Frasers Property Australia has established its first Sustainable Finance Framework, defining an entire portfolio of sustainable assets and designed to support sustainability-linked bonds and loans.
The announcement of the framework comes as Frasers Property AHL limited, a subsidiary of Frasers Property Australia, announces a $2 billion multicurrency debt issuance program that can be used in conjunction with the framework to fund new sustainable developments and upgrades to the existing portfolio.
The framework provides overarching criteria and guideline, using the Global Real Estate Sustainability Benchmark (GRESB) ratings. It will guide Frasers Property Australia in how it enters “multiple sustainable finance transactions including, but not limited to “green or sustainability bonds and loans as well as sustainability-linked bonds and loans.”
“Sustainability is inherently embedded into our overall business strategy,” said Anthony Boyd, chief financial officer, Frasers Property Australia. “For a number of years, we’ve been using the GRESB rating for our portfolio, and obviously that’s not in and of itself a goal, but we have been looking at how we establish sustainable developments, so all of these things fit inherently into our business strategy. Part of this is how we fund our business, and part of this is how we maximise the sustainability impact.”
Frasers Property Australia aims to achieve a 5-Star rating for its new developments and at least a 4-Star rating for its existing portfolio based on the GRESB. In addition, Frasers Property Australia plans to be carbon neutral in development and operation by 2028.
Frasers Property Australia has already utilised green financing, establishing its first green loan in 2018. In 2019, Frasers raised $650 million loan facility, comprising a $500 green loan and a $250 million term loan, raised by its subsidiary, Frasers Property Treasury Pte Ltd.
The decision to develop a whole of business framework for addressing green development and green finance is part of the company’s business strategy, Boyd said.

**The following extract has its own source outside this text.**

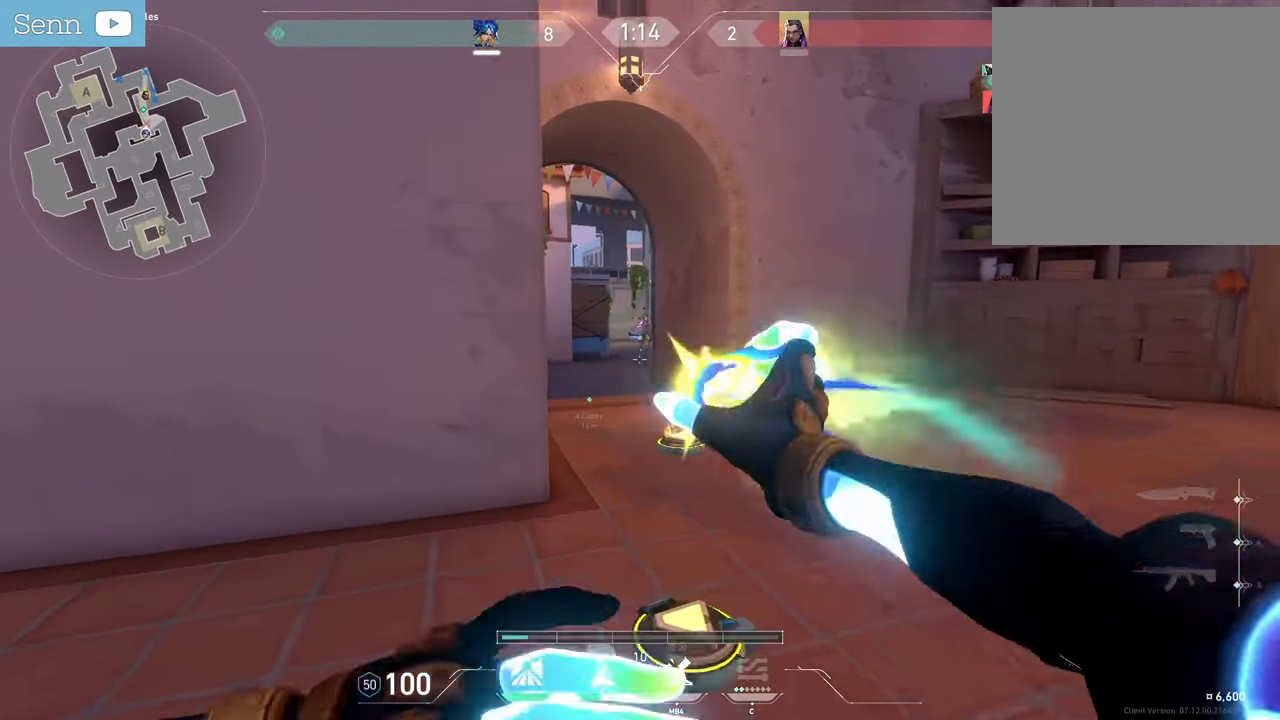
{"keys": ["q", "z"], "mouse": [], "events": [[17, "mouse_mb4", "up"], [217, "z", "down"], [283, "d", "up"], [383, "q", "down"]]}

“We’ve raised a number of loans that in this space,” he said. “This is unique in that it’s basically a whole of platform financing facility, or framework. That allows us to fund our entire business. As you’d well know, the green finance relates specifically to a project or a building. But now, the beauty of the framework is that it is across the entire portfolio, which means that we can fund some investment property that has a GRESB/Green star rating, and funding development activities that are pegged to a 5-star rating. It is a natural extension to what we do. We’re not changing anything, but leveraging the strength of our sustainability focus.”

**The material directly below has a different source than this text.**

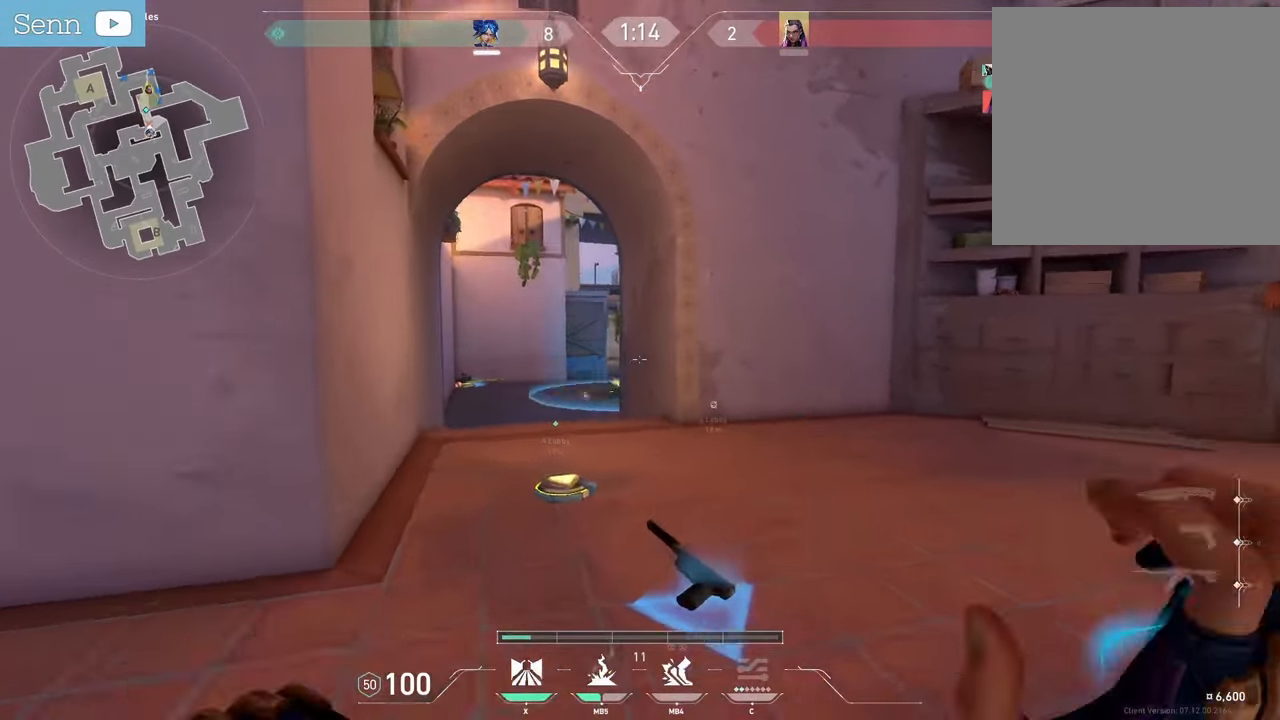
{"keys": ["z"], "mouse": [], "events": [[300, "q", "up"]]}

Deloitte Touche Tohmatsu performed a reasonable assurance engagement in accordance with ASAE 3000 and has confirmed that the Framework has been properly prepared, in all material respects, in accordance with the relevant international principles and guidelines.
Australia and New Zealand Banking Group Limited, Barclays Bank PLC and Oversea-Chinese Banking Corporation (OCBC) Limited acted as joint sustainability coordinators for the setting up of the framework, Frasers said.
“We’ve been able to use the existing financing relationships ANZ locally and Barclays and OCBC in Singapore to coordinate this,” Boyd said. “The property business and the financing business is evolving at the same time, and the framework we’re creating is essentially fitting into the reporting criteria as they need it.”